Chatkontrolle: Hollywoodstar Ashton Kutcher wirbt für Überwachung (Ab Min 12:55 werden die Geschäftsinteressen deutlich, ab 29:10 noch deutlicher die Gewinnorientierung)
Eva Kaili
Am 16.11.2022 fordert die ehemalige Vizepräsidentin es EU-Parlaments, Eva Kaili unverhohlen Kutcher auf, Einfluss zu nehmen auf die Haltung der EU-Abgeordneten. Kaili wurde am 13. Dezember 2022 wegen schwerer Korruptionsvorwürfe in einer anderen Angelegenheit von ihrem Amt abgewählt.
Ylva Johannsen
Die EU-Kommissarin war für die Innenpolitik der EU Kommission zuständig. Sie hat sich sehr häufig mit den Befürwortern der Chatkontrolle getroffen, mit EDRi einer NGO in der 47 Digital- und Menschenrechtsorganisationen organisiert sind, hatte sie innerhalb von drei Jahren keinen Termin vereinbart. Kritiker werfen ihr auch vor, zur Unterstützung der Chatkontrolle Microtargeting und andere indirekte Mittel der Einflussnahme genutzt zu haben.
Kritik
Menschenrechte
Die anlasslose und flächendeckende Überwachung aller Menschen widerspricht den Menschenrechten auf Privatsphäre. Eine solche Überwachung verstößt gegen den Artikel 1 des Grundgesetz: „Die Würde des Menschen ist unantastbar.“
Schutz für Kinder
Der Kinderschutzbund vertritt die Position, dass das „anlasslose Scannen privater Kommunikation in Messenger-Diensten (wie z.B. WhatsApp oder Signal) oder E-Mails … weder verhältnismäßig noch zielführend“ sei. Vor allem betroffene Kinder benötigen einen Schutzraum, in dem sie sich äußern können, ohne von Verfolgung bedroht zu werden.

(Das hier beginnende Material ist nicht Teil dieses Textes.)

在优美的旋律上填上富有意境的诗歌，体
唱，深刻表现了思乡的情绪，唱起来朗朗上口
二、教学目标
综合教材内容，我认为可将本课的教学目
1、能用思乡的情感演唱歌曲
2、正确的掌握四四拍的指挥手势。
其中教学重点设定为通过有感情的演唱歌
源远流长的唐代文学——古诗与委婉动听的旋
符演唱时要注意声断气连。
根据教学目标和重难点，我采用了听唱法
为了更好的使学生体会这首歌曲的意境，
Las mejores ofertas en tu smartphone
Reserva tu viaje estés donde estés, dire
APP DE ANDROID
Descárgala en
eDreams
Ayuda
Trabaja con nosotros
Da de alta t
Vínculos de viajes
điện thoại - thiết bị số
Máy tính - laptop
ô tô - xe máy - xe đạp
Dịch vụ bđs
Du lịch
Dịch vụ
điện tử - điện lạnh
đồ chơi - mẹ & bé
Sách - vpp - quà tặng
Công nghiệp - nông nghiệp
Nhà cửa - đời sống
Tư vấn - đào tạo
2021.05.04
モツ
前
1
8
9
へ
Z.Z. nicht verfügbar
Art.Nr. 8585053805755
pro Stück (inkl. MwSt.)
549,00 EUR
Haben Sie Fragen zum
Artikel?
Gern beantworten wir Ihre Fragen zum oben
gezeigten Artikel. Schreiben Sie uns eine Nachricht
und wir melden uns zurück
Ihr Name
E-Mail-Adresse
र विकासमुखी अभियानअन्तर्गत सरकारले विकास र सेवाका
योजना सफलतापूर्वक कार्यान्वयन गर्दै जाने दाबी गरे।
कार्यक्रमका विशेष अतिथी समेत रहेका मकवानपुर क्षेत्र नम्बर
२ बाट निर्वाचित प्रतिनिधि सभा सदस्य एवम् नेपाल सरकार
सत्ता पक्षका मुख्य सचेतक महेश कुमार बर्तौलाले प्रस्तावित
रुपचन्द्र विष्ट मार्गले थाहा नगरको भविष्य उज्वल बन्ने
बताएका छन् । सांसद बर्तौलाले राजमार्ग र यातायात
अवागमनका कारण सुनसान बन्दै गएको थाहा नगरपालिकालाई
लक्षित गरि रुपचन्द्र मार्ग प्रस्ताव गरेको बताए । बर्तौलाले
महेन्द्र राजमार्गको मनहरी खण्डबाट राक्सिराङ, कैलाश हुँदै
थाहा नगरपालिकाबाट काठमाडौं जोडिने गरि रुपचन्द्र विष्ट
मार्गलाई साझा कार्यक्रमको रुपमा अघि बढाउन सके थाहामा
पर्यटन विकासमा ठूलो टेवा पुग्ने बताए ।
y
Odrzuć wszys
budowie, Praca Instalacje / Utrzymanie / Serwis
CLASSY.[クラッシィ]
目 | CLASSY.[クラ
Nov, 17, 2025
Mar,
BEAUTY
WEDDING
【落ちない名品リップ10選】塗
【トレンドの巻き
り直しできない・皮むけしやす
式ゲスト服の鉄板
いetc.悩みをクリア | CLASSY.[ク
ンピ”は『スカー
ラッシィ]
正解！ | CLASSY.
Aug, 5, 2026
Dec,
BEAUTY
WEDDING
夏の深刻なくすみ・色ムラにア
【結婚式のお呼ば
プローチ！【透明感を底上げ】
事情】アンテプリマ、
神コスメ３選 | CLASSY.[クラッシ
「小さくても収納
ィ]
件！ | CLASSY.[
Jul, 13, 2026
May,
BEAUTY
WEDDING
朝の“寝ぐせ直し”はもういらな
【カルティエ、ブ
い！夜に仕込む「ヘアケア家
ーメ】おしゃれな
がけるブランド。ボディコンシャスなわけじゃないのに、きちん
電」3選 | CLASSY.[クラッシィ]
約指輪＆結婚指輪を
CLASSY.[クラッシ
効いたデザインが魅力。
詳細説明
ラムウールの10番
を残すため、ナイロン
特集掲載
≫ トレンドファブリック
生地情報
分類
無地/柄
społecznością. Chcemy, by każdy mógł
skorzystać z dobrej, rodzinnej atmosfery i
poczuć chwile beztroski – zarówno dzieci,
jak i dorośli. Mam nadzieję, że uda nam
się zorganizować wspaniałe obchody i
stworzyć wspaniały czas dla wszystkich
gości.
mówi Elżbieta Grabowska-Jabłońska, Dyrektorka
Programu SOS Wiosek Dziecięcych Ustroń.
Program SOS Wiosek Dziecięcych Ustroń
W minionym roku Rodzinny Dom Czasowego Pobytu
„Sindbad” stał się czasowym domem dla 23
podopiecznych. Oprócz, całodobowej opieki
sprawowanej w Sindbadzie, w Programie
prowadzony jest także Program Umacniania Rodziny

https://kinderschutzbund.de/wp-content/uploads/2023/02/OeA_Stellungnahme_DKSB_Joachim-Tuerk.pdf
Ausweitung der Überwachung
Wie nicht andres zu erwarten fordert die Europäische Polizei (Europol) unbegrenzten Zugriff auf die erhobenen Daten und möchte noch mehr Informationen erhalten. Es sollen auch andere kriminelle Taten erfasst werden, wobei nicht absehbar ist, wo die Grenzen liegen sollen..
Bessere Wege
Bessere Bildung
Statt rein technischer Lösungen sind Prävention und Aufklärung wesentlich zielführender. Ziel sollte die gemeinsame Information von Eltern, Kindern, Unterrichtenden und Betreuenden sein. Die Medienkompetenz muss erheblich ausgebaut werden und die notwendigen Mittel für die Weiterbildung für alle Beteiligten müssen dafür bereit gestellt werden.
Bessere Polizeiarbeit
Ausstattung der Behörden mit mehr Fachleuten und besserer technische Ausstattung würde die allgemeine Überwachung überflüssig machen. Im Gegenteil befürchte viele Polizeipraktiker wegen der vielen „False Positiv“, also fehlerhafter Meldungen eine Überlastung der Polizei.
Bessere Aufklärung
Ein sehr großer Anteil der sexualisierten Gewalt gegen Kinder findet im Umfeld der Kinder statt. Um dem entgegen zu treten sind digitale Überwachung und anlassloses Scannen vollkommen ungeeignet. In der gesellschaftlichen Diskussion muss Missbrauch von Kindern als soziale Aufgabe und nicht verkürzt als technisches Problem verdeutlicht werden.